REQUIRED WORK - In the lines below, look for "right". Copy each line where it appears.

Design files in plain text:
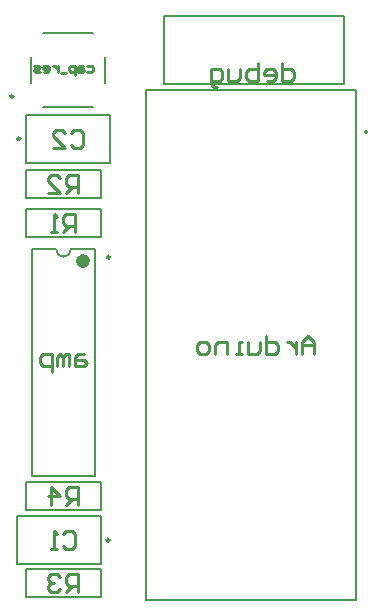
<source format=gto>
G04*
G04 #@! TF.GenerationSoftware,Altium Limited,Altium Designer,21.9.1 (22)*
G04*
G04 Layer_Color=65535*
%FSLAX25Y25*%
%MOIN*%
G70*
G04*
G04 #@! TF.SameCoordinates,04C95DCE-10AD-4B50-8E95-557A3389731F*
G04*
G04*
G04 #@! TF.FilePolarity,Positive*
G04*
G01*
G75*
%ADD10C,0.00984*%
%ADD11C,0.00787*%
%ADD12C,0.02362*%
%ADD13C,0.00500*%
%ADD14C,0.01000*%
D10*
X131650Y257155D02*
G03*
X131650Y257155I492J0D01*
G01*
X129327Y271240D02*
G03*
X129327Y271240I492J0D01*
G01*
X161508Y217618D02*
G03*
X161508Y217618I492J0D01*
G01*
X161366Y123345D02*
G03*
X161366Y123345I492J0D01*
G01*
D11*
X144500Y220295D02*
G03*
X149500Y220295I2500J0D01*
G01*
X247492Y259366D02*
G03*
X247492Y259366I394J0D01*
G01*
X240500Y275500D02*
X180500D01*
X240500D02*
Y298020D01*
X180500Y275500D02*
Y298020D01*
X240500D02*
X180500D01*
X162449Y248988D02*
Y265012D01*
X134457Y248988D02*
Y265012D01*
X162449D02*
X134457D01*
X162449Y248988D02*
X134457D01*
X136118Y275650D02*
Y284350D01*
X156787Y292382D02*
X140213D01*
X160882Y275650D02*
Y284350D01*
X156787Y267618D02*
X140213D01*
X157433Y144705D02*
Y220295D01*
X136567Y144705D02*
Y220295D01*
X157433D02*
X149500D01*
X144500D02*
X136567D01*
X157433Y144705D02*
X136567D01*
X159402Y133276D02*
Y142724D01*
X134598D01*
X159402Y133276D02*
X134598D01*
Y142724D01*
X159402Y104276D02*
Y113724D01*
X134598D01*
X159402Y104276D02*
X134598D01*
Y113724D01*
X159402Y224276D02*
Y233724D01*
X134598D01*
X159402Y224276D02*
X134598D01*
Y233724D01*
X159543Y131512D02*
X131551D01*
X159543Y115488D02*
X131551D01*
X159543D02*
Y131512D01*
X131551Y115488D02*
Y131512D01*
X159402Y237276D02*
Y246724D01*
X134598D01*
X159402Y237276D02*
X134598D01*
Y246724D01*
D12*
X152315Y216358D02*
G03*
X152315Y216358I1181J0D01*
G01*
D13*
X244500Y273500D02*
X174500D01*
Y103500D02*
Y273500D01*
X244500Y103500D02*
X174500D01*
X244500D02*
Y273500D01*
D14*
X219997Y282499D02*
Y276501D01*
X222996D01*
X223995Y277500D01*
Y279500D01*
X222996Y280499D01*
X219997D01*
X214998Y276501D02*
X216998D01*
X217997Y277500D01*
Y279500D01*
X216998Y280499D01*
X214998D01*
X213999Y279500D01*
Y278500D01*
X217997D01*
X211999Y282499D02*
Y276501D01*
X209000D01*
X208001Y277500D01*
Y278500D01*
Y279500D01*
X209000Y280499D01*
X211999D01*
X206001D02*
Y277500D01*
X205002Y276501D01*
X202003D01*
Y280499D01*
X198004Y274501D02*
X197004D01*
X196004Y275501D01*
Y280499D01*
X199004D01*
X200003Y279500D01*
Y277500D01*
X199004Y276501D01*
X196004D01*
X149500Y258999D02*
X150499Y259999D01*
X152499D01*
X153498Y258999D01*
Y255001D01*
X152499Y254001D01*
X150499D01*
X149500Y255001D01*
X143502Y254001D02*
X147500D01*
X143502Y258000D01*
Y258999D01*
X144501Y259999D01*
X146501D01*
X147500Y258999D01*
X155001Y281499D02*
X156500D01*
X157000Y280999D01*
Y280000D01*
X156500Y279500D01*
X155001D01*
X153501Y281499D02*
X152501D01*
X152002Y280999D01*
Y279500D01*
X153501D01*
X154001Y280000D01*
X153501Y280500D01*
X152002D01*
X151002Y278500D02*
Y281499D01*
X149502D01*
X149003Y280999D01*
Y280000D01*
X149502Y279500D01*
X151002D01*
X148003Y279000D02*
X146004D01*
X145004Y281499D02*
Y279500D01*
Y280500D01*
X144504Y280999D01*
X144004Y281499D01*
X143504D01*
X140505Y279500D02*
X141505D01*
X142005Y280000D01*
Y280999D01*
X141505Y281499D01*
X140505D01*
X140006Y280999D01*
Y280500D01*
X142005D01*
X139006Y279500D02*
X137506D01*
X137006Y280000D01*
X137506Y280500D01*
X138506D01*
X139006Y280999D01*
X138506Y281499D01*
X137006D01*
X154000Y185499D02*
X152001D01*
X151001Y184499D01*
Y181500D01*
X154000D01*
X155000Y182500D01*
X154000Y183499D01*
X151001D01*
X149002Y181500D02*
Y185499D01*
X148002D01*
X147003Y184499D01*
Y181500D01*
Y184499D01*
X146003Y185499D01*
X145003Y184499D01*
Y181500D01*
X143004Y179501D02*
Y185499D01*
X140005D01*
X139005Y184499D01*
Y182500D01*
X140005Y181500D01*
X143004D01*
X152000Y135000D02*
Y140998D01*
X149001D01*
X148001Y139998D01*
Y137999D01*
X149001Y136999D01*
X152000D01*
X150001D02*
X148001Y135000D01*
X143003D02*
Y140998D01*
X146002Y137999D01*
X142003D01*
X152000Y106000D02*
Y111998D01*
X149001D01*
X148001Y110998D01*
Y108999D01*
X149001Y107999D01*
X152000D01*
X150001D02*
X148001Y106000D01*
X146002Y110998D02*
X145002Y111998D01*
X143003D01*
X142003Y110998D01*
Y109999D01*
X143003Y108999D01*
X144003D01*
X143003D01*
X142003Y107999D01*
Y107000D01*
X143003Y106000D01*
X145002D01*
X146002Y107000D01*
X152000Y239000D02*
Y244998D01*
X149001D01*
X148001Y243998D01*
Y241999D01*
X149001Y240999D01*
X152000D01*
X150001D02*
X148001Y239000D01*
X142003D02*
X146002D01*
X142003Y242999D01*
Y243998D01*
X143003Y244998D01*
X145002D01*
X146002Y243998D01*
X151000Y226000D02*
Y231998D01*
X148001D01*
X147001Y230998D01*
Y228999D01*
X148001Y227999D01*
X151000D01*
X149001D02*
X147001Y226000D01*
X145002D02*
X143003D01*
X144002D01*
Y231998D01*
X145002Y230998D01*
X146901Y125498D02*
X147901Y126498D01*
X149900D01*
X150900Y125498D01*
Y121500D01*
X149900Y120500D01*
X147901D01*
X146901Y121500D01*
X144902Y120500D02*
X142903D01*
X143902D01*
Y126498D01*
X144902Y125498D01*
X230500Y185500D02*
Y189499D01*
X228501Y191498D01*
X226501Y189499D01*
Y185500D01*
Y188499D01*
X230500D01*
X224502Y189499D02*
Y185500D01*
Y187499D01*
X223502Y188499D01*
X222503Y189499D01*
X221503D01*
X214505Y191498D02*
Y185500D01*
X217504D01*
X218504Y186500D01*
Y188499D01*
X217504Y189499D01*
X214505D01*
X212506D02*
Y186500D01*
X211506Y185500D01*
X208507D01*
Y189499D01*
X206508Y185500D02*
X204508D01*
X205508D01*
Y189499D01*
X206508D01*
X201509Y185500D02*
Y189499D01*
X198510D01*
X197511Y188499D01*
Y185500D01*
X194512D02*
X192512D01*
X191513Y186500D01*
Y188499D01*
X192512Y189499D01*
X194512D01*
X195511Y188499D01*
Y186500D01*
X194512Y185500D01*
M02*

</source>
...
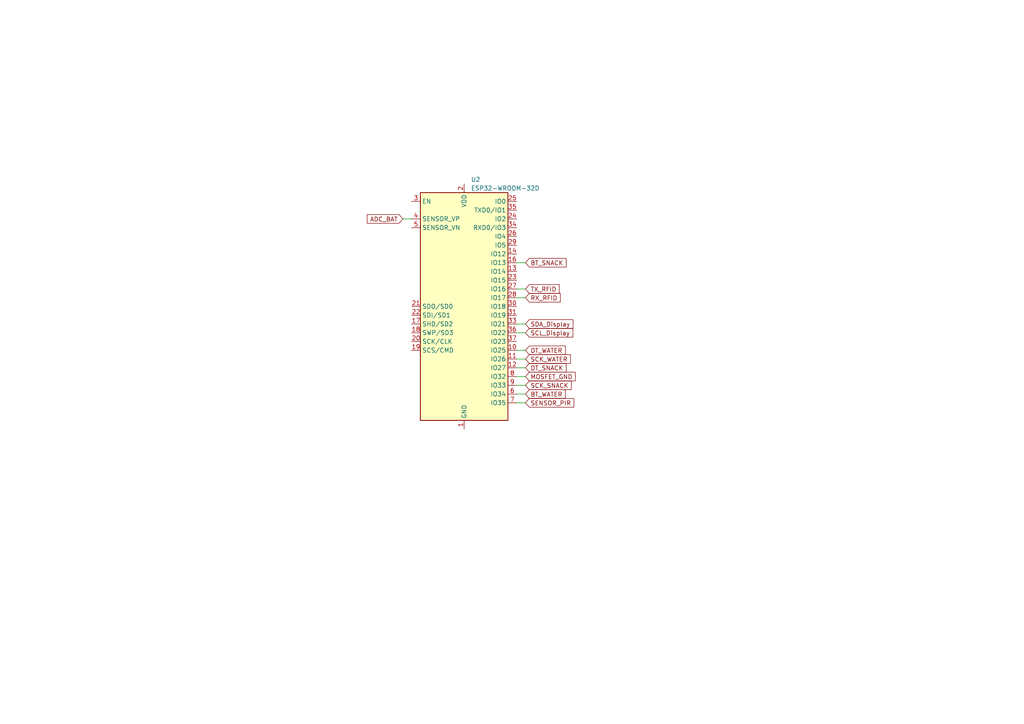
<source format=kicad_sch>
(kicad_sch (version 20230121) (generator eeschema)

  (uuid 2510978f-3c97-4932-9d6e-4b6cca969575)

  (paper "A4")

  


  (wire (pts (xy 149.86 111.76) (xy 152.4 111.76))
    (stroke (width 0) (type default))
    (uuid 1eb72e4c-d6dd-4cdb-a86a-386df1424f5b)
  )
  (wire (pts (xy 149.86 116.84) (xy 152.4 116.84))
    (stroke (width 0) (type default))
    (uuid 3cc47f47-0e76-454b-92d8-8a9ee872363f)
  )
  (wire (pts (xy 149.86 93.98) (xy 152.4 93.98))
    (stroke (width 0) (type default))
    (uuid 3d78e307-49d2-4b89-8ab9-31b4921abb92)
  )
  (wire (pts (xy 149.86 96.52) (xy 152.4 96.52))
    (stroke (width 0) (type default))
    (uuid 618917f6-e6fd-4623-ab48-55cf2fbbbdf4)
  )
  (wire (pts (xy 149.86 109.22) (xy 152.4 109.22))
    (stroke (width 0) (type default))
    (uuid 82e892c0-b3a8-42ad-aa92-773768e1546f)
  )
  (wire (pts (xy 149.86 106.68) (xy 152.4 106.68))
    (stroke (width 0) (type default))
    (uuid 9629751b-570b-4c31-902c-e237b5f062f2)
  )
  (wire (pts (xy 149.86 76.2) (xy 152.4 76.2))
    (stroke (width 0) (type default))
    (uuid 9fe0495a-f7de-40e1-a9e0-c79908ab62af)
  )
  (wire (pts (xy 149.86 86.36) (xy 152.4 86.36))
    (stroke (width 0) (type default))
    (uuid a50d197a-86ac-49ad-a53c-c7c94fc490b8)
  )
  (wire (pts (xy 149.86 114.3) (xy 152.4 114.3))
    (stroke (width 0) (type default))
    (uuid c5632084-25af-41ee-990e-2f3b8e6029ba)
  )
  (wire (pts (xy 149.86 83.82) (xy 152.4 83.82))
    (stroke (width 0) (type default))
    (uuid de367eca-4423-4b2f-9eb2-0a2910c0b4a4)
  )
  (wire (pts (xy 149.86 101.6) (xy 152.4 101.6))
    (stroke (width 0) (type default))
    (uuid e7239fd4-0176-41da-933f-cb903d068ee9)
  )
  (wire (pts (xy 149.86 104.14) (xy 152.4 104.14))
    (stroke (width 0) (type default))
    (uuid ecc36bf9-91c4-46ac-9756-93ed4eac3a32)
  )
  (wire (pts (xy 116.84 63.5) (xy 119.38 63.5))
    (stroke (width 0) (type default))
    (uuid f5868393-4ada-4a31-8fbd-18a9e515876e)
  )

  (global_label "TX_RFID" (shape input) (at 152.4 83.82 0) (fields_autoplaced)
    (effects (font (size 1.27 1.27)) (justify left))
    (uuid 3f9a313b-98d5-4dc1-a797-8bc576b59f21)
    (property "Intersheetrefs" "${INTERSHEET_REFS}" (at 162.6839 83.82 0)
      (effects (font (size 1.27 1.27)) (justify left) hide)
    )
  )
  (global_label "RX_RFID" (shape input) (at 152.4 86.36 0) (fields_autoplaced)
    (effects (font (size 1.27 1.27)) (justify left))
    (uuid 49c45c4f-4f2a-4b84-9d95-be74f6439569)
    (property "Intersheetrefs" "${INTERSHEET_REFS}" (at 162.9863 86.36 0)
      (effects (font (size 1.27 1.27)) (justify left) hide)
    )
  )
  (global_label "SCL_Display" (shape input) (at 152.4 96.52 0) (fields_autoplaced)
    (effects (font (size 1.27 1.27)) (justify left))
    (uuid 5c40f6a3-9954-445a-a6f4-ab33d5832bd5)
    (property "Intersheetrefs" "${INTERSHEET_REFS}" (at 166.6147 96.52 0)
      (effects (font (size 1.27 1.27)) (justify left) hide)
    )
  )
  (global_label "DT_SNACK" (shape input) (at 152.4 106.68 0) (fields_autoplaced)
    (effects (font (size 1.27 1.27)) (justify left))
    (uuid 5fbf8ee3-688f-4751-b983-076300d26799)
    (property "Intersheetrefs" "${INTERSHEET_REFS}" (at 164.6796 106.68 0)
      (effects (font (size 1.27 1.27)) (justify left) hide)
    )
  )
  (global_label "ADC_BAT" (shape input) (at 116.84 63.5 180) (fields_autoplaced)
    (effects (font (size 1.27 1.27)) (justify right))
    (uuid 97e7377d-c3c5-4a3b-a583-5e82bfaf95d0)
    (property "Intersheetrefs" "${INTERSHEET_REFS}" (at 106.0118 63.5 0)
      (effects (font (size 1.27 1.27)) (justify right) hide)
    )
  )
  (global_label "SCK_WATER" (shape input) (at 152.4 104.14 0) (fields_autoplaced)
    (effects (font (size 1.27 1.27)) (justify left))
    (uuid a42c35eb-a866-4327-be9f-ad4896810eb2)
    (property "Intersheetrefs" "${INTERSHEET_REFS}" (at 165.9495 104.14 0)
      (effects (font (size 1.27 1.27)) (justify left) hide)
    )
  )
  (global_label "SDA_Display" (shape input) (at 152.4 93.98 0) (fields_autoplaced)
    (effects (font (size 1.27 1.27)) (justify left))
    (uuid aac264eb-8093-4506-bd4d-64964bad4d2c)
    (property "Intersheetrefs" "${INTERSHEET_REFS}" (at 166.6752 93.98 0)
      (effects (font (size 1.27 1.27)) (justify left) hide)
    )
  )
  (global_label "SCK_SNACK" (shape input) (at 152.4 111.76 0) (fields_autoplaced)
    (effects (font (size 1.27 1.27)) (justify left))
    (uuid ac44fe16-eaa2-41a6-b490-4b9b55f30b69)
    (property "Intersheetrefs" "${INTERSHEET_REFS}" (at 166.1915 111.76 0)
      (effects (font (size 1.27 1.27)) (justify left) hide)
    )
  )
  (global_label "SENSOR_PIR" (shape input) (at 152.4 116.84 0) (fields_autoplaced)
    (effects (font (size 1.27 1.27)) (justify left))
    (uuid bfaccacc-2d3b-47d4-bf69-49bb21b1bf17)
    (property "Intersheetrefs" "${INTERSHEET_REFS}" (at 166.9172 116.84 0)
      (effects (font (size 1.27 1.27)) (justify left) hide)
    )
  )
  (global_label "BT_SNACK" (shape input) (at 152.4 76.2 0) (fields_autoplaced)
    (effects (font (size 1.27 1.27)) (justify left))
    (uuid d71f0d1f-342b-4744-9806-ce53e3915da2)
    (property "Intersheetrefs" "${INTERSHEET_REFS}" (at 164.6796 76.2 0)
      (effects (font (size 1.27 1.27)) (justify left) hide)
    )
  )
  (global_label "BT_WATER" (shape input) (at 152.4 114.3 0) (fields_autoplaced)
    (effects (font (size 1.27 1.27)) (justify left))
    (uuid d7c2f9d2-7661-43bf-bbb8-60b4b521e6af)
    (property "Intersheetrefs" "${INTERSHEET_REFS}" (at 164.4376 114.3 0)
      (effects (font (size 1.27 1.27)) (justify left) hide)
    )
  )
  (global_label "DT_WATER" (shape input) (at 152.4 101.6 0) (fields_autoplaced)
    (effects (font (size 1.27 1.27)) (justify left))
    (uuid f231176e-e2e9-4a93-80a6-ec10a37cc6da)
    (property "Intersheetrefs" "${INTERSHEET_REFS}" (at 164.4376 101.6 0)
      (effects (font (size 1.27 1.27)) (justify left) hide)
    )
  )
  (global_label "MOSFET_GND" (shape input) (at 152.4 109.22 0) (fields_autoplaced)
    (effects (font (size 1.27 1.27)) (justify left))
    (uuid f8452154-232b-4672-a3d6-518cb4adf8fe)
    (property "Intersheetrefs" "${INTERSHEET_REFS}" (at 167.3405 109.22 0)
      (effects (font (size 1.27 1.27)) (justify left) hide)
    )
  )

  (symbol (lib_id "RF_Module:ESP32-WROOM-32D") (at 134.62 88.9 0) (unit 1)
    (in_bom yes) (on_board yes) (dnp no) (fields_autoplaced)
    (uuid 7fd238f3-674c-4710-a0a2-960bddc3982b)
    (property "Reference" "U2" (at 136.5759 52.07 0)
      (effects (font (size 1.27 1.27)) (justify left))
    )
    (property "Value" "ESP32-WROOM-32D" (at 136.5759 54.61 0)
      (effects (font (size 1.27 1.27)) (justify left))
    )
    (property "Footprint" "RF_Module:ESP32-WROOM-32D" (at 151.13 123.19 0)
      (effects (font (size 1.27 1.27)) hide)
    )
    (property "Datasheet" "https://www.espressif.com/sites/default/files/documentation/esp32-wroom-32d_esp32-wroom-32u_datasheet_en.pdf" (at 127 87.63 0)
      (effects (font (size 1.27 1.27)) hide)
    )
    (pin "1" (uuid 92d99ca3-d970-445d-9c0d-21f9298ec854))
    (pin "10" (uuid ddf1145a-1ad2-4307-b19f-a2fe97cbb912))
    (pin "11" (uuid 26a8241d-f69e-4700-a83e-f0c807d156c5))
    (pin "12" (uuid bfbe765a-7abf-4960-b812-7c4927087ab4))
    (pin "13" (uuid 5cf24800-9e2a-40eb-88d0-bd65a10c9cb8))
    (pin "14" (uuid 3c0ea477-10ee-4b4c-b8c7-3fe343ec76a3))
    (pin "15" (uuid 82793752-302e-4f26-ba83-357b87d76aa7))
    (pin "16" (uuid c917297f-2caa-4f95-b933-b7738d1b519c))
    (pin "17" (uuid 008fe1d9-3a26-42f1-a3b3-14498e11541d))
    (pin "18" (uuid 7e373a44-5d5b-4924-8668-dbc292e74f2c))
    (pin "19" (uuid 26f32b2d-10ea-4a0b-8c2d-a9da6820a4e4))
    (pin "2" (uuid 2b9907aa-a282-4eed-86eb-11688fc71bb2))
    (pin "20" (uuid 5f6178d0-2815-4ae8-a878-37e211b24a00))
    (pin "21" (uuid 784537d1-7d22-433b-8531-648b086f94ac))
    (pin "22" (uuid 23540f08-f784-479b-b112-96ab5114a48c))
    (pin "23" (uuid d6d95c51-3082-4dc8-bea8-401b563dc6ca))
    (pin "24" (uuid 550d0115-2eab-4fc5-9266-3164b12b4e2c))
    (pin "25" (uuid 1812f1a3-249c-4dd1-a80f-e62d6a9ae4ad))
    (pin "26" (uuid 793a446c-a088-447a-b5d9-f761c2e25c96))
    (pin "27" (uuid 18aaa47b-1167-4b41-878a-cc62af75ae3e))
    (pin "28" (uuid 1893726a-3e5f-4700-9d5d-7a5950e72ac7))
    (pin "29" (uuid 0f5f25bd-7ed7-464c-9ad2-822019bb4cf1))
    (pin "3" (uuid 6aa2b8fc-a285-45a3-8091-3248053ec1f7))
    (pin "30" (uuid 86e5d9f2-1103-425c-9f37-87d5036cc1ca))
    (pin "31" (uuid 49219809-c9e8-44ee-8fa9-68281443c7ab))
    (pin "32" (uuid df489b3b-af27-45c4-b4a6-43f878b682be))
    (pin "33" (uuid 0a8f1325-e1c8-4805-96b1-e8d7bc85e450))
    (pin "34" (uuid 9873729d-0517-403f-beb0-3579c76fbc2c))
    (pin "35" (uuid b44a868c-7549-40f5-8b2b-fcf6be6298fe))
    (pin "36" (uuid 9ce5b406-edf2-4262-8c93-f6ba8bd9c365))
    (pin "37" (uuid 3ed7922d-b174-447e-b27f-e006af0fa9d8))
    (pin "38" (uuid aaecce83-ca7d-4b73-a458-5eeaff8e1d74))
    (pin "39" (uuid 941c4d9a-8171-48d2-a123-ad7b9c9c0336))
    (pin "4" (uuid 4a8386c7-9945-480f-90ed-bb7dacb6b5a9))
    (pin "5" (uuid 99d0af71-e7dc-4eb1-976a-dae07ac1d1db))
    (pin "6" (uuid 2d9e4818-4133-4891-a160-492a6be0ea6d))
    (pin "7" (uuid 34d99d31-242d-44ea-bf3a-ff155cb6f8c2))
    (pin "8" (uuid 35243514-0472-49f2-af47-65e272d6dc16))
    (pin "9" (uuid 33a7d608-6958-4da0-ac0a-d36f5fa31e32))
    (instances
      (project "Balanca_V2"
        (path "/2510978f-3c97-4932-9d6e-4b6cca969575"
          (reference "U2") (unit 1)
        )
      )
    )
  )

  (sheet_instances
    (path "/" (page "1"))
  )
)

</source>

YOUR RESPONSE -
    (effects (font (size 1.27 1.27)) (justify right))
      (effects (font (size 1.27 1.27)) (justify right) hide)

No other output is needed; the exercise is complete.